Sidney W. Pink

Sidney W. Pink (March 16, 1916 – October 12, 2002) was an American movie producer and occasional director. He has been called the father of feature-length 3-D movies. He is also noted for producing early spaghetti westerns and low-budget science-fiction films, and for his role in actor Dustin Hoffman's transition from stage to screen.

Life and career

Sid Pink was born in Pittsburgh, Pennsylvania. After playing the film producer in his high school's production of Merton of the Movies, he realized this was the profession he would ultimately pursue, calling it his life's ambition.[1] He worked as a projectionist in a movie theater owned by his wife's family and earned a degree in business administration from the University of Pittsburgh.

In 1952, Pink produced Bwana Devil, a feature-length color film that was the first widely-shown 3-D film to use the polarized 3-D method rather than the red-and-blue-glasses anaglyph 3-D occasionally used for short films. It was made using the Natural Vision system, which employed two separate but interlocked cameras and required two specially modified projectors. The film premiered in late November and started a brief but intense 3-D fad that peaked in mid-1953, faltered in the fall, rallied, then faded away almost completely during 1954.

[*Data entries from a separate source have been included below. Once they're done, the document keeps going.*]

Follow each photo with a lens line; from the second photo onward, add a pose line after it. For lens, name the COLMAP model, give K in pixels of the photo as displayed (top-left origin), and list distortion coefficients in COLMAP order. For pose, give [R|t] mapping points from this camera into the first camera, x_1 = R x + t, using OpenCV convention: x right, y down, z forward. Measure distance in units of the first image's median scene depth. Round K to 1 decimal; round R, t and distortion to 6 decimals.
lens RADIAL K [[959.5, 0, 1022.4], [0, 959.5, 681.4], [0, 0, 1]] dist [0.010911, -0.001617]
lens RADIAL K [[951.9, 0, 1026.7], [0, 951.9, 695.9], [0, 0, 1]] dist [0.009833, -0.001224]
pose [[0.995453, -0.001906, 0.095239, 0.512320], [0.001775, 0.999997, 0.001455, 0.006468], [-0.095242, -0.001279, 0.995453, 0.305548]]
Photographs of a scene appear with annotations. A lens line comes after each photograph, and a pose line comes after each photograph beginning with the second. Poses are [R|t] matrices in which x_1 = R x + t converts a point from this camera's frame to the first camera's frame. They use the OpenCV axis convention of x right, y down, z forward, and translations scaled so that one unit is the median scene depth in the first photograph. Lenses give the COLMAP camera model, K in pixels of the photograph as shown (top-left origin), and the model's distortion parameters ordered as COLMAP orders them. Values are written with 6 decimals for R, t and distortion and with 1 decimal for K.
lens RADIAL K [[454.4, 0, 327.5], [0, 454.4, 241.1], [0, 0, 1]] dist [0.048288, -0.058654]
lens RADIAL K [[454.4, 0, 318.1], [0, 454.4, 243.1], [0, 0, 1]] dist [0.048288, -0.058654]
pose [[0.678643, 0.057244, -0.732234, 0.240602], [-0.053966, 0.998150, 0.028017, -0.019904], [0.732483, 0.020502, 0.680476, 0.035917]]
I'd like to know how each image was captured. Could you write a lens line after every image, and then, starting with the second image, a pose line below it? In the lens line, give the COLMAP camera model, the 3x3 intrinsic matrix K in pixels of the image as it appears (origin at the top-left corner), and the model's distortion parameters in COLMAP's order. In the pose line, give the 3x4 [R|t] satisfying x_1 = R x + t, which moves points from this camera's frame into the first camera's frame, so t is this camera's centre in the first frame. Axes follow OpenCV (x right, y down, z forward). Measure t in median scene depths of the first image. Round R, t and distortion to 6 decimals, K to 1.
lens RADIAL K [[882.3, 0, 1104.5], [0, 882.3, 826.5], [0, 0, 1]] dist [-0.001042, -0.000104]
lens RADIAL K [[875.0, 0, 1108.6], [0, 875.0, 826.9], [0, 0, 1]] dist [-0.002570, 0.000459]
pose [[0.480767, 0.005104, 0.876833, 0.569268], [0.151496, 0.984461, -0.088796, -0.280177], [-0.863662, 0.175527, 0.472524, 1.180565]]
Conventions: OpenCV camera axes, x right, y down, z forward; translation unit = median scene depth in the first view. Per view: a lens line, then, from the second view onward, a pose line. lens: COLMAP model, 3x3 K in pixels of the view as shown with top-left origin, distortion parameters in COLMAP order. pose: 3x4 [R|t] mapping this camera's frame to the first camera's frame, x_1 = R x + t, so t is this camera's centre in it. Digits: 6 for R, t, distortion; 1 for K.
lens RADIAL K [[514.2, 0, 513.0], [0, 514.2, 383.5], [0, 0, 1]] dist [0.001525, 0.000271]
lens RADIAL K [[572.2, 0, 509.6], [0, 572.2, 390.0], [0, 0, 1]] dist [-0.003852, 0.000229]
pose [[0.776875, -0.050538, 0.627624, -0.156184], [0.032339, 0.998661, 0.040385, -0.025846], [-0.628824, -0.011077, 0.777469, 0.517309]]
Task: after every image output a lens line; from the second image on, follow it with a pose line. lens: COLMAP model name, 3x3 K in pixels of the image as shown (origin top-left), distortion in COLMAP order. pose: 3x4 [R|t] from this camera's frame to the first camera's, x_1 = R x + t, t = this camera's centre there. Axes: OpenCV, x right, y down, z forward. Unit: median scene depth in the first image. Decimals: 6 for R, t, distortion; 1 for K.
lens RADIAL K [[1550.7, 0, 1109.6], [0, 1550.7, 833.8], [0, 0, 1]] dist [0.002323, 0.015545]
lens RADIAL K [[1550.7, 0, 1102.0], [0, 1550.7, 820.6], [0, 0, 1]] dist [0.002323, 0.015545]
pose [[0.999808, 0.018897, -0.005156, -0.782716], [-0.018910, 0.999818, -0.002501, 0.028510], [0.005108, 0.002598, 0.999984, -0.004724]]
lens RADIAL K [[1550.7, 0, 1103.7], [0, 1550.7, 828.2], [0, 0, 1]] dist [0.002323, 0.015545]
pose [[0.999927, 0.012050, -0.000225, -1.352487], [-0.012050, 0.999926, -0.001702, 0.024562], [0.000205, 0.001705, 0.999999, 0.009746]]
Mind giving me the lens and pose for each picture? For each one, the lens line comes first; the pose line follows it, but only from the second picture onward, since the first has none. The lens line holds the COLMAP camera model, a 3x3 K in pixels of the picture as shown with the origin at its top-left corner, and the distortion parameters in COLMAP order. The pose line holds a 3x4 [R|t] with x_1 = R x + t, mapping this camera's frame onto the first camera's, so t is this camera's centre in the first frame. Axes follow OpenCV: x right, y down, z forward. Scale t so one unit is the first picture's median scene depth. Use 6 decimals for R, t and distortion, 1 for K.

In 1959, Pink produced The Angry Red Planet, using a new film processing technique he named CineMagic to create an unreal, otherworldly "Martian" effect in some sequences. In 1961, he supplied the original story for Reptilicus, a giant-monster-on-the-loose film he co-produced and co-directed in Denmark at Saga Studios.

In 1966, Pink discovered Dustin Hoffman in an off-Broadway stage production in New York City and cast him in the lead in Madigan's Millions, which was filmed in Italy and Spain. The film was not released until 1969, two years after Hoffman achieved stardom with his role in the 1967 film The Graduate.

In the early 1970s Pink owned a chain of movie theaters in Puerto Rico and Florida.

All told, Sid Pink produced a total of more than 50 films. He died in 2002 in Pompano Beach, Florida, following a long illness.

Partial filmography

References

  1. Pink, Sidney (1989). So You Want to Make Movies: My Life As an Independent Film Producer. Pineapple Press, Inc. p. 3. ISBN 0-910923-77-9.